** EXERCISE OBJECTIVE **
Would you transcribe the entries below word for word, omitting all images?

[Opening RECORDS FOR PROCESSING section]

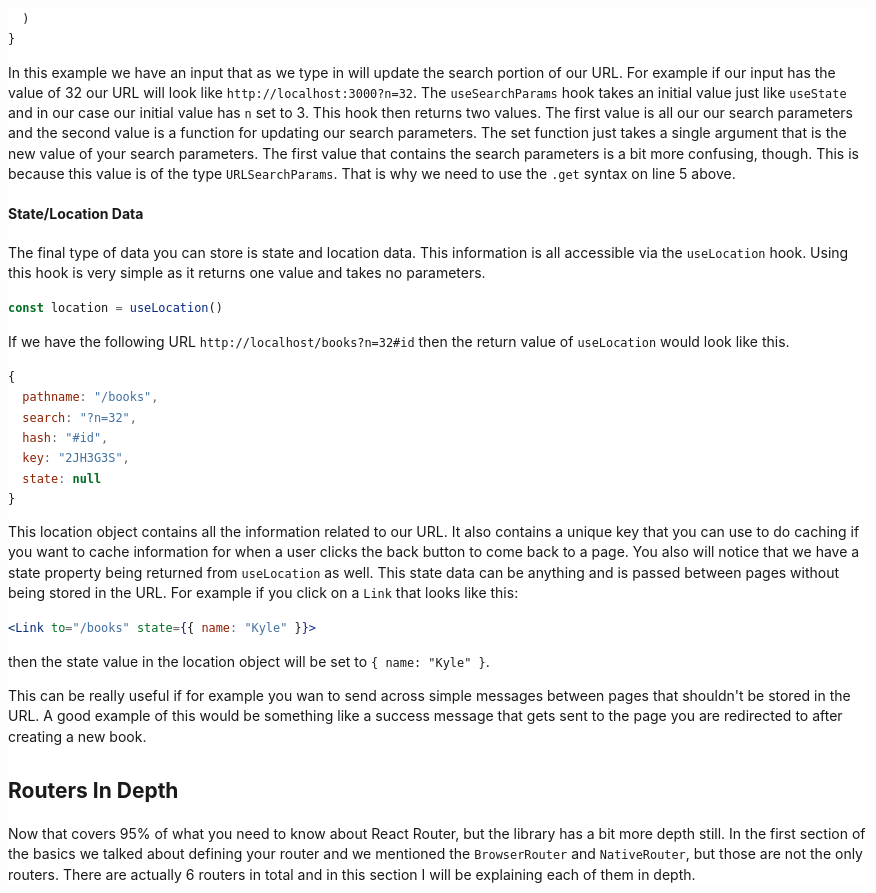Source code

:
 ```jsx
  )
}
```

In this example we have an input that as we type in will update the search portion of our URL. For example if our input has the value of 32 our URL will look like `http://localhost:3000?n=32`. The `useSearchParams` hook takes an initial value just like `useState` and in our case our initial value has `n` set to 3. This hook then returns two values. The first value is all our our search parameters and the second value is a function for updating our search parameters. The set function just takes a single argument that is the new value of your search parameters. The first value that contains the search parameters is a bit more confusing, though. This is because this value is of the type `URLSearchParams`. That is why we need to use the `.get` syntax on line 5 above.

#### State/Location Data

The final type of data you can store is state and location data. This information is all accessible via the `useLocation` hook. Using this hook is very simple as it returns one value and takes no parameters.

```js
const location = useLocation()
```

If we have the following URL `http://localhost/books?n=32#id` then the return value of `useLocation` would look like this.

```js
{
  pathname: "/books",
  search: "?n=32",
  hash: "#id",
  key: "2JH3G3S",
  state: null
}
```

This location object contains all the information related to our URL. It also contains a unique key that you can use to do caching if you want to cache information for when a user clicks the back button to come back to a page. You also will notice that we have a state property being returned from `useLocation` as well. This state data can be anything and is passed between pages without being stored in the URL. For example if you click on a `Link` that looks like this:

```jsx
<Link to="/books" state={{ name: "Kyle" }}>
```

then the state value in the location object will be set to `{ name: "Kyle" }`.

This can be really useful if for example you wan to send across simple messages between pages that shouldn't be stored in the URL. A good example of this would be something like a success message that gets sent to the page you are redirected to after creating a new book.

## Routers In Depth

Now that covers 95% of what you need to know about React Router, but the library has a bit more depth still. In the first section of the basics we talked about defining your router and we mentioned the `BrowserRouter` and `NativeRouter`, but those are not the only routers. There are actually 6 routers in total and in this section I will be explaining each of them in depth.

[Closing RECORDS FOR PROCESSING section]

** YOUR RESPONSE **
Source code

:
 ```jsx
  )
}
```

In this example we have an input that as we type in will update the search portion of our URL. For example if our input has the value of 32 our URL will look like `http://localhost:3000?n=32`. The `useSearchParams` hook takes an initial value just like `useState` and in our case our initial value has `n` set to 3. This hook then returns two values. The first value is all our our search parameters and the second value is a function for updating our search parameters. The set function just takes a single argument that is the new value of your search parameters. The first value that contains the search parameters is a bit more confusing, though. This is because this value is of the type `URLSearchParams`. That is why we need to use the `.get` syntax on line 5 above.

#### State/Location Data

The final type of data you can store is state and location data. This information is all accessible via the `useLocation` hook. Using this hook is very simple as it returns one value and takes no parameters.

```js
const location = useLocation()
```

If we have the following URL `http://localhost/books?n=32#id` then the return value of `useLocation` would look like this.

```js
{
  pathname: "/books",
  search: "?n=32",
  hash: "#id",
  key: "2JH3G3S",
  state: null
}
```

This location object contains all the information related to our URL. It also contains a unique key that you can use to do caching if you want to cache information for when a user clicks the back button to come back to a page. You also will notice that we have a state property being returned from `useLocation` as well. This state data can be anything and is passed between pages without being stored in the URL. For example if you click on a `Link` that looks like this:

```jsx
<Link to="/books" state={{ name: "Kyle" }}>
```

then the state value in the location object will be set to `{ name: "Kyle" }`.

This can be really useful if for example you wan to send across simple messages between pages that shouldn't be stored in the URL. A good example of this would be something like a success message that gets sent to the page you are redirected to after creating a new book.

## Routers In Depth

Now that covers 95% of what you need to know about React Router, but the library has a bit more depth still. In the first section of the basics we talked about defining your router and we mentioned the `BrowserRouter` and `NativeRouter`, but those are not the only routers. There are actually 6 routers in total and in this section I will be explaining each of them in depth.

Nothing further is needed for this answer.